=== DATASET CONTENT ===

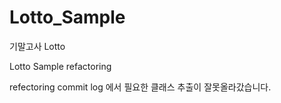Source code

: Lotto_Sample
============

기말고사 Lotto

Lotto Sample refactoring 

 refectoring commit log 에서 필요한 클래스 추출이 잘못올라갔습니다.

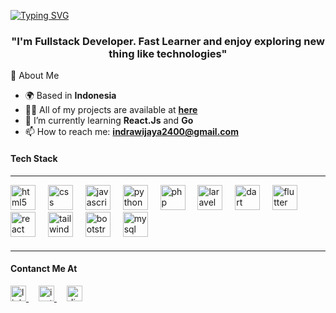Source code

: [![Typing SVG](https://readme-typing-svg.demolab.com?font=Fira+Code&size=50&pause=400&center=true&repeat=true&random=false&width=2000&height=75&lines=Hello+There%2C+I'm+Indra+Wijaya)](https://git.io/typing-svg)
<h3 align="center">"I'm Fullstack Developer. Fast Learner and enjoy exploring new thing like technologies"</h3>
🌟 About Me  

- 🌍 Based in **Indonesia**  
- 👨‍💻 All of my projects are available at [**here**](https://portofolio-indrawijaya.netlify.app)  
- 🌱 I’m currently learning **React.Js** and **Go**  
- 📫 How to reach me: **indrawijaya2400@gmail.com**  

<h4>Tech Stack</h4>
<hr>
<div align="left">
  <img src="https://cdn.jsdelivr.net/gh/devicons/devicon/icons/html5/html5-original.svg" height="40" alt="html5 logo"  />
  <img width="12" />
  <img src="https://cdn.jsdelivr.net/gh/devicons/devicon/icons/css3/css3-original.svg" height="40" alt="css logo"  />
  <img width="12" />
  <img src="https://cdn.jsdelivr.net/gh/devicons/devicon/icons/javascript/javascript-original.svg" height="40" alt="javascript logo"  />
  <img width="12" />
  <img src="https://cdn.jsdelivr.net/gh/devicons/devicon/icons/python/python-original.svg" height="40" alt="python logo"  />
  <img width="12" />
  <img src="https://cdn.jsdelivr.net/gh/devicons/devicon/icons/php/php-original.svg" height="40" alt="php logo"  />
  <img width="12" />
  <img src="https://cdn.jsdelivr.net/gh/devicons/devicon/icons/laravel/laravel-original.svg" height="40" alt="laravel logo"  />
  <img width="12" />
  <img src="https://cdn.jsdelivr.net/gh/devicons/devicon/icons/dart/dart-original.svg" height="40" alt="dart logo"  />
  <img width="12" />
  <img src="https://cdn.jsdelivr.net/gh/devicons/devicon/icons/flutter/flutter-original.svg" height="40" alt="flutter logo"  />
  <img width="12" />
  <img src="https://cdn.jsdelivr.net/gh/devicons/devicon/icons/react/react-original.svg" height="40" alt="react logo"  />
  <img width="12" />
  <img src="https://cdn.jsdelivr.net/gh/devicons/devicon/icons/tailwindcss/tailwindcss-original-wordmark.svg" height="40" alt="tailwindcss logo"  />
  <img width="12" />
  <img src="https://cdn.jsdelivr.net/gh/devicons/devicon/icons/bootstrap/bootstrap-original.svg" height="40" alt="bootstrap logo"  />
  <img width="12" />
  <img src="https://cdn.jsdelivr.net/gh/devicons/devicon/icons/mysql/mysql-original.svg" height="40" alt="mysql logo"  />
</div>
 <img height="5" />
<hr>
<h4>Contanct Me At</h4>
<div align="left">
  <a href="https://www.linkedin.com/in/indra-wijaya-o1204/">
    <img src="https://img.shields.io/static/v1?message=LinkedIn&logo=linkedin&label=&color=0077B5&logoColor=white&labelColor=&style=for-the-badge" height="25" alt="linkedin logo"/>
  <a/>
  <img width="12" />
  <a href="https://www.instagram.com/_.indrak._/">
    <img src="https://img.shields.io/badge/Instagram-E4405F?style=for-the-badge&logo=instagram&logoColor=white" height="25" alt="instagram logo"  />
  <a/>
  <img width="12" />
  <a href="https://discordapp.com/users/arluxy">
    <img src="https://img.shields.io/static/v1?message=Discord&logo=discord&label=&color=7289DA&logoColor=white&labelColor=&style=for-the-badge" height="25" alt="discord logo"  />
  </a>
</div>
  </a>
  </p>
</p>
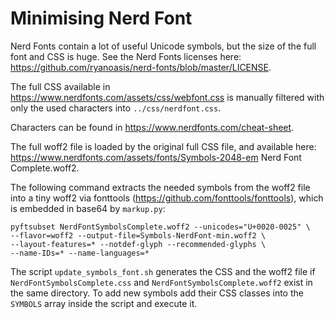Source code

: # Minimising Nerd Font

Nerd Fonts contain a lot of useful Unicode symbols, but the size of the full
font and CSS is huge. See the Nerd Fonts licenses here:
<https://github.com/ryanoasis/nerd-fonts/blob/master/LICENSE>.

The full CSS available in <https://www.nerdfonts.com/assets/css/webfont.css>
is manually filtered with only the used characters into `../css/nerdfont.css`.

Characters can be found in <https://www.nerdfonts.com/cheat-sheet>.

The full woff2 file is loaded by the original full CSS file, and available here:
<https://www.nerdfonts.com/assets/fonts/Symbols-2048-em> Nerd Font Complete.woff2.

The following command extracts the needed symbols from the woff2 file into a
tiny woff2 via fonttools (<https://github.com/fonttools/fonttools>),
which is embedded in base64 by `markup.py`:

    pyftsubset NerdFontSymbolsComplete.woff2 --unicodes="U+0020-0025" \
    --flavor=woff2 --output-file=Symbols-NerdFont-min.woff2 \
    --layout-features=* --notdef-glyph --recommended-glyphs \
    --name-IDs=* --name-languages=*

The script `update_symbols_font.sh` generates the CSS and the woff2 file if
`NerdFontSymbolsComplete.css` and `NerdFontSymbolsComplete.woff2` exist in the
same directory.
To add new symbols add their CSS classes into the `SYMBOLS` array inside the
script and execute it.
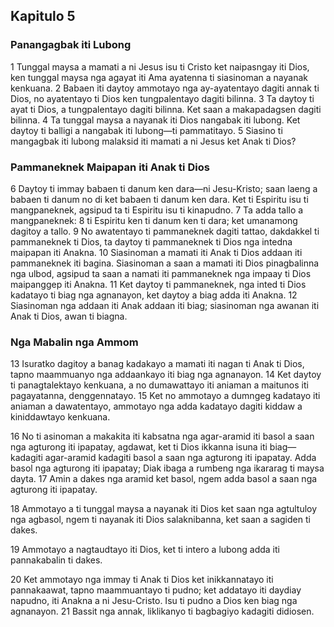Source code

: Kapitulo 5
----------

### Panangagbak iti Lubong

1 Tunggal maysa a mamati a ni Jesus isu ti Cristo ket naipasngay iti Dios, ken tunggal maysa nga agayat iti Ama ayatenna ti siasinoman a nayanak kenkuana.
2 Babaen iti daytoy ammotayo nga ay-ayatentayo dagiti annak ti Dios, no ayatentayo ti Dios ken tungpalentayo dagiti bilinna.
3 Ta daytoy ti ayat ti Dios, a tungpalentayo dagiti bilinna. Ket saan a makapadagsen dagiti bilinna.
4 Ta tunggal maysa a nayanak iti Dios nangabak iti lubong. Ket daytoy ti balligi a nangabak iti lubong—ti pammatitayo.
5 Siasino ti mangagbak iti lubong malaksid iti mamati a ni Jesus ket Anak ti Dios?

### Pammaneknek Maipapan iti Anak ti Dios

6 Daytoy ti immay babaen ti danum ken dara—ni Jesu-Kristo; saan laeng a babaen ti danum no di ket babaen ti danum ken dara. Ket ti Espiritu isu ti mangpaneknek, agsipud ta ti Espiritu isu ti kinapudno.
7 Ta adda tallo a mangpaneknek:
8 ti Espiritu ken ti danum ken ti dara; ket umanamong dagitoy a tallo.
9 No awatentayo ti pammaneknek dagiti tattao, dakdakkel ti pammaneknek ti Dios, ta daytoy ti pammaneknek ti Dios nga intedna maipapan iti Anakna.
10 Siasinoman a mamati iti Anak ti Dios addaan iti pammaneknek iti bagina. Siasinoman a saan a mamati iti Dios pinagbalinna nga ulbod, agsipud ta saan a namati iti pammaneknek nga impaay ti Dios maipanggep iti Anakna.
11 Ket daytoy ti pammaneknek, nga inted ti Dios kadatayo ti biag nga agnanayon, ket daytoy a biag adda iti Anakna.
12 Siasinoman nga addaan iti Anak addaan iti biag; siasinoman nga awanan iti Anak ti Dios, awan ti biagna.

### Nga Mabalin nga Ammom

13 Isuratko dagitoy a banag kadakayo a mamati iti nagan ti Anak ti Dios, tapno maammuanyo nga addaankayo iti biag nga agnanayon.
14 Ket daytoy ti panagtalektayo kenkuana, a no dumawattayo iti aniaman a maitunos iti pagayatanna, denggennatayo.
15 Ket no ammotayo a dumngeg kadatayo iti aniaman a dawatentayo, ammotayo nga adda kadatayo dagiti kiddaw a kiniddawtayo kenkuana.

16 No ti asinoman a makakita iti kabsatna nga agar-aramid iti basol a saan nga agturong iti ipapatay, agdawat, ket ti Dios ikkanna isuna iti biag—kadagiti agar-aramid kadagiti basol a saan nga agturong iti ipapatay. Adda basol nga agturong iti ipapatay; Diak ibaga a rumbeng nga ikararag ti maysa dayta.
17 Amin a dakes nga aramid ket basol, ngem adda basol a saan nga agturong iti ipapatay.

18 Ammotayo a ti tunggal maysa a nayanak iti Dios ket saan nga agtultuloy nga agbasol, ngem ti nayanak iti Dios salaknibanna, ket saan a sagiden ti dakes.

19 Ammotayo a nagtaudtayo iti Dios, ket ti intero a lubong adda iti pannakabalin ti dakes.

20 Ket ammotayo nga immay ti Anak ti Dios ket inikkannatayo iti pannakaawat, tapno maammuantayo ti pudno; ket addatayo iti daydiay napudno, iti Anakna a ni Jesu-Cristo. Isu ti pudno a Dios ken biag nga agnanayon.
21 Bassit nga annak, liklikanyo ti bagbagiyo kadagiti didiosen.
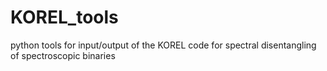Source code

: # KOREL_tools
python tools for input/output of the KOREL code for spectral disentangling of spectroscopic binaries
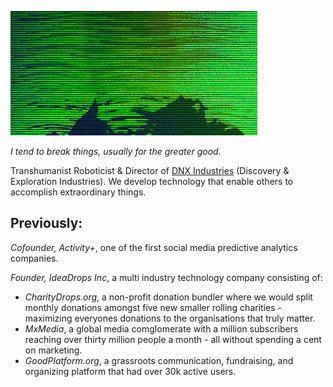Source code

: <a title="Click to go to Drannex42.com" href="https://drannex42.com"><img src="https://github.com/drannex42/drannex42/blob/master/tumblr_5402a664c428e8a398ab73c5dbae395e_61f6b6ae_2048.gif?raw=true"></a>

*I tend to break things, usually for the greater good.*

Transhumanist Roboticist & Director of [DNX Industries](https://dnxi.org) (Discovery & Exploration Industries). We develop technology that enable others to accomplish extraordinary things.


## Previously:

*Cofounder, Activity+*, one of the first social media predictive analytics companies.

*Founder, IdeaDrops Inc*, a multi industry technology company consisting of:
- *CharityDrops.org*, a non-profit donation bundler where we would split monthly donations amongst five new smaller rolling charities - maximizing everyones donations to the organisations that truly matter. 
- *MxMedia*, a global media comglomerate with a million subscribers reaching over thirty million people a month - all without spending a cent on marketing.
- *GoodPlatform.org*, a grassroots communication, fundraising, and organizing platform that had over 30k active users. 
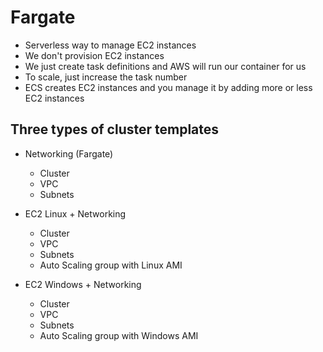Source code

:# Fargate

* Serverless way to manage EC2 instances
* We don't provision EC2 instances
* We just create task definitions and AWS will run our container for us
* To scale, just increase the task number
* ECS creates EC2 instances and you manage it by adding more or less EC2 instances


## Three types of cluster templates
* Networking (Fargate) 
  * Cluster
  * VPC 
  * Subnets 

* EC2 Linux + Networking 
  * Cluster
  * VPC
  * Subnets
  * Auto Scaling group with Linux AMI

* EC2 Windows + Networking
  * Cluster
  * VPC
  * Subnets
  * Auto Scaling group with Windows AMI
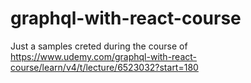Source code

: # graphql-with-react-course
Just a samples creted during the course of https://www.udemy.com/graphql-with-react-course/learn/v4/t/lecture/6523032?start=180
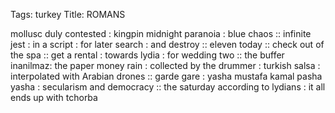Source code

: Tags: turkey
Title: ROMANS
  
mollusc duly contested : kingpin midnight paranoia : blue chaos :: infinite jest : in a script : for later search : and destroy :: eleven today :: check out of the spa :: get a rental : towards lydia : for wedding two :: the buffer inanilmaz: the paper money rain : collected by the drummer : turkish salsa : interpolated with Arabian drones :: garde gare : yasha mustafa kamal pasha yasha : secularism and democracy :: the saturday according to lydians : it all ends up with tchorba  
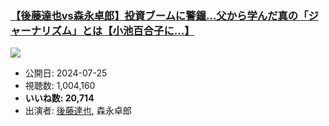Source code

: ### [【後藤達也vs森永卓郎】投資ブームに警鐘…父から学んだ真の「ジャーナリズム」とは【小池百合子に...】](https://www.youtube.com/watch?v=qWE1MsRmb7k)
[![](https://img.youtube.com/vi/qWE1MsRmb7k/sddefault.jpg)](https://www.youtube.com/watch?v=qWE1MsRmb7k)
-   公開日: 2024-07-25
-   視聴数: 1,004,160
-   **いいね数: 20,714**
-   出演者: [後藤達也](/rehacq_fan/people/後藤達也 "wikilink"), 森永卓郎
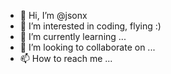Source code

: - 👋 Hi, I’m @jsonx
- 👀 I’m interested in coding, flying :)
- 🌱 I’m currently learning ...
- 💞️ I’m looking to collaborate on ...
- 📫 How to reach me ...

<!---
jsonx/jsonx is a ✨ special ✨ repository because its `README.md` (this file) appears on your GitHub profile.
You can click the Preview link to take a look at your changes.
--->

=== PROBLEM REQUIREMENTS ===
The job here is to find each line above with the word "youtube" and copy it.

=== PROBLEM SOLUTION ===
: ### [【後藤達也vs森永卓郎】投資ブームに警鐘…父から学んだ真の「ジャーナリズム」とは【小池百合子に...】](https://www.youtube.com/watch?v=qWE1MsRmb7k)
[![](https://img.youtube.com/vi/qWE1MsRmb7k/sddefault.jpg)](https://www.youtube.com/watch?v=qWE1MsRmb7k)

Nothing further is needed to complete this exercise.